Consignes:
a - Recopiez fidèlement le passage de l'extrait sur le boycott d'Israël compris entre « Les citoyens israéliens, juifs » et « Dois-je continuer ? », bornes incluses.
b - Reprenez l'extrait sur le boycott d'Israël après sa dernière phrase et rédigez-en la suite.

Extrait du document:
──────────────────────────────
Les citoyens israéliens, juifs et arabes, ne se rebellent pas (bien qu'ils soient libres de protester). Pourtant, les étudiants d'Édimbourg n'organisent aucune manifestation et n'appellent à aucun boycott contre la Libye, le Bahreïn, l'Arabie saoudite, le Yémen et l'Iran. Ils préfèrent porter de fausses accusations contre l'un des pays les plus libres du monde, le seul pays du Moyen-Orient qui a accueilli des réfugiés du Darfour, le seul pays du Moyen-Orient qui donne refuge aux hommes et aux femmes homosexuels, le seul pays du Moyen-Orient qui protège les Bahaïs.... Dois-je continuer ?
Le déséquilibre est perceptible, et il ne fait pas honneur à ceux qui ont voté pour ce boycott. Je vous demande de faire preuve de bon sens. Renseignez-vous auprès de l'ambassade d'Israël. Demandez des conférenciers. Écoutez plusieurs opinions. Ne vous décidez pas avant d'avoir entendu les points de vue des deux parties. Vous avez un devoir envers vos élèves, celui de les protéger d'une argumentation unilatérale. Les étudiants ne sont pas à l'université pour faire de la propagande. Et ils ne sont certainement pas là pour se faire piéger par l'antisémitisme en punissant un pays parmi tous les pays du monde qui se trouve être le seul État juif.
──────────────────────────────
Données:
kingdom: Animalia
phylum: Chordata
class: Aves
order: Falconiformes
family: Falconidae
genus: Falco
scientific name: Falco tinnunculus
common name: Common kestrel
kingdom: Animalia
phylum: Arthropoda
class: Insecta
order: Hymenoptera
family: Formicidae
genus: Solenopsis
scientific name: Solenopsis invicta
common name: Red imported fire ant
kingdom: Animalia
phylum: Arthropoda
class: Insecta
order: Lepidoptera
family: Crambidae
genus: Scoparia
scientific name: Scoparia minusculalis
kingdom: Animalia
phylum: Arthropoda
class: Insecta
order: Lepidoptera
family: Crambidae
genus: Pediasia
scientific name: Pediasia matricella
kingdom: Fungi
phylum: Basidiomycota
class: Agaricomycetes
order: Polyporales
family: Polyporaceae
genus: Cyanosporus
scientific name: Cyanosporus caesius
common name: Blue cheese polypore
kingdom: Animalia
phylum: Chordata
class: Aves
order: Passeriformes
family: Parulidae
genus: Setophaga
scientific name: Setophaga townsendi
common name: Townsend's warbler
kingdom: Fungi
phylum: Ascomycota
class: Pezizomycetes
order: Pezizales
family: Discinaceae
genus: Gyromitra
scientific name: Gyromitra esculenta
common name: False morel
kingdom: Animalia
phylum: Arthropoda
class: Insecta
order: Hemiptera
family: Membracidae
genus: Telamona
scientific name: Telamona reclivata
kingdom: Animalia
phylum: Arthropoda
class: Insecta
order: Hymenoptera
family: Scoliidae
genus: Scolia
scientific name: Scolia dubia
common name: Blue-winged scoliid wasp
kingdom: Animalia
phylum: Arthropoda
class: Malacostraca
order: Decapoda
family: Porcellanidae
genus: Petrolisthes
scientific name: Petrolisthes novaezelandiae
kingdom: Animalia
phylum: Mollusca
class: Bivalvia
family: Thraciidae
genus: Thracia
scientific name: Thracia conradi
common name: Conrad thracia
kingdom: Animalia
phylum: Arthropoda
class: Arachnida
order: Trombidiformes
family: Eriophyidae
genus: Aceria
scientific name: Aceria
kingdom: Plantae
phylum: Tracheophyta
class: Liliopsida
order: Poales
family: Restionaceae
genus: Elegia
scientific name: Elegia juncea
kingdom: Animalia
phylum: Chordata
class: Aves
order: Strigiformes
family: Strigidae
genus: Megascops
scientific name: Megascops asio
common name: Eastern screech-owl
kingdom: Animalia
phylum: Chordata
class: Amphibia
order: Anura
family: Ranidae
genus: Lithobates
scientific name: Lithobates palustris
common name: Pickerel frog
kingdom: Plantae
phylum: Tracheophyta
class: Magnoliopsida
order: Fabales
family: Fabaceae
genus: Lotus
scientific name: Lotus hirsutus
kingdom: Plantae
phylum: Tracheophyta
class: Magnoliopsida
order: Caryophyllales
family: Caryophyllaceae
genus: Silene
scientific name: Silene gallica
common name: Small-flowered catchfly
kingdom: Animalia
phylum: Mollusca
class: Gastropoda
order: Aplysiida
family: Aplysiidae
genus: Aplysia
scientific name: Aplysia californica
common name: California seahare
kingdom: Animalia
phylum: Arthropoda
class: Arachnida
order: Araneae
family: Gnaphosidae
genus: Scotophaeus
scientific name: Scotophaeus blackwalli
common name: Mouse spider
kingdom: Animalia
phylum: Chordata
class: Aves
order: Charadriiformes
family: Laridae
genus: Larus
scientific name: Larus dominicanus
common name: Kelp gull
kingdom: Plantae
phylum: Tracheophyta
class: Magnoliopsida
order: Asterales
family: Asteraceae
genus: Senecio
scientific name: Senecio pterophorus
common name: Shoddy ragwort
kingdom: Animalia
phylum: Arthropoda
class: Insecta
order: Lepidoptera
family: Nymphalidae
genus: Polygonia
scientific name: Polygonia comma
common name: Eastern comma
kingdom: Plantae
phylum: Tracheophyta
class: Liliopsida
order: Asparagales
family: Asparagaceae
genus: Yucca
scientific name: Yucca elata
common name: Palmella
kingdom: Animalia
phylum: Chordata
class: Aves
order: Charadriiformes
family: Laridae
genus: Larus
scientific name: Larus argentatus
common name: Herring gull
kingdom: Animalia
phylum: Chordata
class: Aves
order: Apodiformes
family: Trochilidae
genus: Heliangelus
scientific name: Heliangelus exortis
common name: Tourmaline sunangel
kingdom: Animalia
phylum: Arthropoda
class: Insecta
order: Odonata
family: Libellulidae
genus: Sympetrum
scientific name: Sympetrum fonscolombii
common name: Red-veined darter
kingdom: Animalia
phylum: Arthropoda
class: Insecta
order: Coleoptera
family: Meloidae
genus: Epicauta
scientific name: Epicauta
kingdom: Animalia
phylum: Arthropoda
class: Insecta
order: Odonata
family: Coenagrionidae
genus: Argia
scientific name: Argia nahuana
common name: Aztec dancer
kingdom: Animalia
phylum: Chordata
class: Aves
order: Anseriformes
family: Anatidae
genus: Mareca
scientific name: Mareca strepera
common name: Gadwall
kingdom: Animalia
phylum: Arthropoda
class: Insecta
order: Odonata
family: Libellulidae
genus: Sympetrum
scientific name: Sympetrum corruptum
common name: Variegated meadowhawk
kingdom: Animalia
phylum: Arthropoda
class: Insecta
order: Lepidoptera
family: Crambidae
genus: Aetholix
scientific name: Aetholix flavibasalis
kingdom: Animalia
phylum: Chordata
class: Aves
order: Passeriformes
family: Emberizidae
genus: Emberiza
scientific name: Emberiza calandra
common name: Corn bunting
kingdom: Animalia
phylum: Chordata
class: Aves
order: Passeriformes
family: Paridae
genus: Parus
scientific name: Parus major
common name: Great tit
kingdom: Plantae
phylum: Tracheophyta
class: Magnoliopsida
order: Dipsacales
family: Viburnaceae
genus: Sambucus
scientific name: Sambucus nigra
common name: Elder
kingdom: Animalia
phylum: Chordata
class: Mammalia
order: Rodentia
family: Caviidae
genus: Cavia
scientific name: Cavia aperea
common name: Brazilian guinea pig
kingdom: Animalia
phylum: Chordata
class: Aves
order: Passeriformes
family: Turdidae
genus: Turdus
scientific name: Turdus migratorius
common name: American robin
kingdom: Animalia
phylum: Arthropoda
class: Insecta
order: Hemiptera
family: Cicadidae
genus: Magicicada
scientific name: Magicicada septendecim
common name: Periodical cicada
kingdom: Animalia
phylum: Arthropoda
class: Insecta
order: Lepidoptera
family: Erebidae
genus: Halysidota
──────────────────────────────
Corrigé des exercices:
a -
Les citoyens israéliens, juifs et arabes, ne se rebellent pas (bien qu'ils soient libres de protester). Pourtant, les étudiants d'Édimbourg n'organisent aucune manifestation et n'appellent à aucun boycott contre la Libye, le Bahreïn, l'Arabie saoudite, le Yémen et l'Iran. Ils préfèrent porter de fausses accusations contre l'un des pays les plus libres du monde, le seul pays du Moyen-Orient qui a accueilli des réfugiés du Darfour, le seul pays du Moyen-Orient qui donne refuge aux hommes et aux femmes homosexuels, le seul pays du Moyen-Orient qui protège les Bahaïs.... Dois-je continuer ?

b -
S'il y avait eu un seul État juif dans les années 1930 (ce qui n'était malheureusement pas le cas), ne pensez-vous pas qu'Adolf Hitler aurait décidé de le boycotter ? Votre génération a le devoir de veiller à ce que le racisme perpétuel de l'antisémitisme ne s'enracine jamais parmi vous. Or, aujourd'hui, des signes évidents montrent qu'il l'a fait et qu'il est en train de s'enraciner davantage. Vous avez une chance d'éviter un très grand mal, simplement en faisant preuve de raison et d’honnêteté intellectuelle.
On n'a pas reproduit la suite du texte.